Belonging Before Believing: Responding to the Christian Establishment on polity


This morning I was surprised to find the following story in my Facebook feed:

Jonathan Leeman on why authoritarianism is uniquely evil, Christian freeloaders, the problem with “belonging before believing,” and more.

Posted by The Gospel Coalition on Monday, August 31, 2015

What’s that?!

Belonging before believing? Someone on The Gospel Coalition is talking about SOMETHING THAT I’VE BEEN TALKING ABOUT FOR THE LAST 5 YEARS?

I was discouraged by the opinions expressed by Jonathan Leeman, director of 9Marks. 9Marks is a good, decent organization that helps a lot of churches pursue healthiness.

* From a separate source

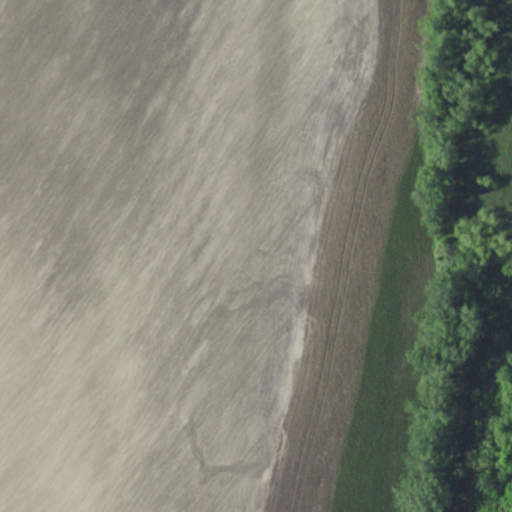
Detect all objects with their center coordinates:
crop: (215, 254)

Mark Dever’s book, The Nine Marks of a Healthy Church, now in its third edition, which started the whole 9Marks story years ago, is a good book for anyone who is concerned about the health of their local church. I respect Dever and Leeman, but I believe I must disagree with their opinions.

My view isn’t merely pragmatic, just because it looks like I want to make things easier for people

If Leeman ever were to read this, he would likely object to my objections by saying that my argument is merely only pragmatic, and not based on Scripture. And that’s the problem with this debate — once someone promotes more belonging, they can be dismissed as pragmatists who overstep the bounds of God’s Word. However, I believe that God’s Word supports the idea of belonging before believing, and I also think the opposite approach is potentially harmful to the progress and longevity of local churches everywhere.

The clear, bright line

Leeman’s most problematic comment is this one:

In the Bible, God always draws a clear and bright line between the inside of his people and the outside. There’s a clear line between the inside of Eden and the outside, inside Noah’s ark and the outside, inside the people in the wilderness and the outside, inside of the land and the outside. So it is with the church.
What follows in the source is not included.